_Aim of the exercise_:
Using the records provided below, locate and copy each line that contains the word "مشروع".

_Supplied entries_:
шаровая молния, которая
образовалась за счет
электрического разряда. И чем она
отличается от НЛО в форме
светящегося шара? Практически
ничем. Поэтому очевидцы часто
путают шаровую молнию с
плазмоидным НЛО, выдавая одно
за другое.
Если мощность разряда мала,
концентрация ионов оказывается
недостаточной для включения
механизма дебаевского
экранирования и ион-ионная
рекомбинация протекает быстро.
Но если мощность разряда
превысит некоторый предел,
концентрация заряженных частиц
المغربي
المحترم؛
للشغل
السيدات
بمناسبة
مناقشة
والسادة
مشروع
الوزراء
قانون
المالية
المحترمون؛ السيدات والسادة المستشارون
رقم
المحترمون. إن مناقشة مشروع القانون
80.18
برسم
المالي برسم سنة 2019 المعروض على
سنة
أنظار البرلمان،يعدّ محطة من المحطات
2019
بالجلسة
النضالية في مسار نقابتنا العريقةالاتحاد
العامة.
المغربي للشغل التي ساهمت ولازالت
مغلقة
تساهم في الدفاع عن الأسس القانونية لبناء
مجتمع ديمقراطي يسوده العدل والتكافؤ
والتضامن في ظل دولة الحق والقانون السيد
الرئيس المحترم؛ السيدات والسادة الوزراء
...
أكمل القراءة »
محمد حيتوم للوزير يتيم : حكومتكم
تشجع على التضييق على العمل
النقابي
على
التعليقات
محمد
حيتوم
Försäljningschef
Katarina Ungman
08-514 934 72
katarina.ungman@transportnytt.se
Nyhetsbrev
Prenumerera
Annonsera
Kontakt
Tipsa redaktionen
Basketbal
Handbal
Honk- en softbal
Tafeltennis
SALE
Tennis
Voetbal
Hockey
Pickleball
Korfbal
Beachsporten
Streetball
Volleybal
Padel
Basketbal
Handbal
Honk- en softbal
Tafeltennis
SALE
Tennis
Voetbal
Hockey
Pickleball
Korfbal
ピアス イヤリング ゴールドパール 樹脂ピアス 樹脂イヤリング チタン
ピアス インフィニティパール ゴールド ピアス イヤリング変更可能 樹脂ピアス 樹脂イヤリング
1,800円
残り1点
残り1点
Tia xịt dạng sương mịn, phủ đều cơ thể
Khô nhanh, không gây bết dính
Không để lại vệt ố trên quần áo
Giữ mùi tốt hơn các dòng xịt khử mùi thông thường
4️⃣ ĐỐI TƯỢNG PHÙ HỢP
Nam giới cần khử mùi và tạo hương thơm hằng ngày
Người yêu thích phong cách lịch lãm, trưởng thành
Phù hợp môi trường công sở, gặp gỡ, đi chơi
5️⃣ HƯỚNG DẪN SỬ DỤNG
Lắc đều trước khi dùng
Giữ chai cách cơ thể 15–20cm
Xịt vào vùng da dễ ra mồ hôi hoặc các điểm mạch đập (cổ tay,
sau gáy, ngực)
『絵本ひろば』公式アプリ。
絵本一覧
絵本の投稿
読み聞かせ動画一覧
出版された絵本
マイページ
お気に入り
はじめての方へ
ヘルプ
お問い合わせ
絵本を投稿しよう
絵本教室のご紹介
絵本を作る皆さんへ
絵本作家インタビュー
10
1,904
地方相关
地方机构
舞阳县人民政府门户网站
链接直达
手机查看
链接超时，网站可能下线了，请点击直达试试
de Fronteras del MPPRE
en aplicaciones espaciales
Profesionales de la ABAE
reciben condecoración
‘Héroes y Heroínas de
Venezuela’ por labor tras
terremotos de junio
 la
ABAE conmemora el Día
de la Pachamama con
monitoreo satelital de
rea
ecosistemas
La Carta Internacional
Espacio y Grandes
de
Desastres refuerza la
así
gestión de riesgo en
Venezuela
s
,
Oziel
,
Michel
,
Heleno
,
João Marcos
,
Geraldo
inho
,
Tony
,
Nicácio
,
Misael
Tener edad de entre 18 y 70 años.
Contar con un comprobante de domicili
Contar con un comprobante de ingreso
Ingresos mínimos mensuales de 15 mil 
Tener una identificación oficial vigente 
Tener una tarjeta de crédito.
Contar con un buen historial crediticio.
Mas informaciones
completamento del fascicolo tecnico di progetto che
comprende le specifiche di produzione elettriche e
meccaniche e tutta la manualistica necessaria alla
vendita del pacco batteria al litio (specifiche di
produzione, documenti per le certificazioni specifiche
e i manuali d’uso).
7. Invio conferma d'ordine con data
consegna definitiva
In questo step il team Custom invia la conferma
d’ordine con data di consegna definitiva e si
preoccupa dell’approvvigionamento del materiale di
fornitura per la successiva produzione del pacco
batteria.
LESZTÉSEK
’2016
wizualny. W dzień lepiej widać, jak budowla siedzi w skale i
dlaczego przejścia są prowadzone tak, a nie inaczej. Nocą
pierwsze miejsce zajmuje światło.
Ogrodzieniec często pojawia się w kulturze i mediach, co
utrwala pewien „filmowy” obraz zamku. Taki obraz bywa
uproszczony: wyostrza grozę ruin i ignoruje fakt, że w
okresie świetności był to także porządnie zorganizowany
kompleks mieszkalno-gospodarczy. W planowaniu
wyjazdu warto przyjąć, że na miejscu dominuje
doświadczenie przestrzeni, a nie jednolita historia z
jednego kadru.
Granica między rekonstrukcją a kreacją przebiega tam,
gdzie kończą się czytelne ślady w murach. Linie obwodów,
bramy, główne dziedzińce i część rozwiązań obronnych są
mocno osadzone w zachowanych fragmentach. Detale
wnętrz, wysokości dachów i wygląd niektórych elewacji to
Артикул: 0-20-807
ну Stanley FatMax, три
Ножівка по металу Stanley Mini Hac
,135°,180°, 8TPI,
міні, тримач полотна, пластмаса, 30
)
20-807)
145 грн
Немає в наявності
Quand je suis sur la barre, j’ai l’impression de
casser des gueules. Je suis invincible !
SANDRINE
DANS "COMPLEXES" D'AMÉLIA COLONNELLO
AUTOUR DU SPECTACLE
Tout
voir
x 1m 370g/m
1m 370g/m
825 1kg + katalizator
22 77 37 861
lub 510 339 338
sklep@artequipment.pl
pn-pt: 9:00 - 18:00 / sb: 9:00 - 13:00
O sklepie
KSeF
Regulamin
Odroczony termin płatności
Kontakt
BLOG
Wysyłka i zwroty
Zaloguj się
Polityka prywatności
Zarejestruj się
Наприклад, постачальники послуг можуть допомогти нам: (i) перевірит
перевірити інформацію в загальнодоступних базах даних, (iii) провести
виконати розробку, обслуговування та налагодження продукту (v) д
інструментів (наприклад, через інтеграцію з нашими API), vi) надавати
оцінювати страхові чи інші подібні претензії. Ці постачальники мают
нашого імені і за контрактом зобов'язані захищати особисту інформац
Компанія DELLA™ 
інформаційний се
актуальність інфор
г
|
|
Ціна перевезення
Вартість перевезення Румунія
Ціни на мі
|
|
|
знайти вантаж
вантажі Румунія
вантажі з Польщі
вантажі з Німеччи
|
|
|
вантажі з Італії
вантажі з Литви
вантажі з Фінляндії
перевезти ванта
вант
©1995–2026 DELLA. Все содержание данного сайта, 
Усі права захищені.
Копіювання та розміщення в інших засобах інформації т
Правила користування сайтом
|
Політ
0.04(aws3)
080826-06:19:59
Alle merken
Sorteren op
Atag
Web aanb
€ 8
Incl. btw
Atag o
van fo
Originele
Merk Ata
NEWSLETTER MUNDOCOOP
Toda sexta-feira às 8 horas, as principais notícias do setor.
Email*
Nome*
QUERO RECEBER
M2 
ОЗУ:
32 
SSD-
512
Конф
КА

_Result of this exercise_:
مشروع
المحترمون. إن مناقشة مشروع القانون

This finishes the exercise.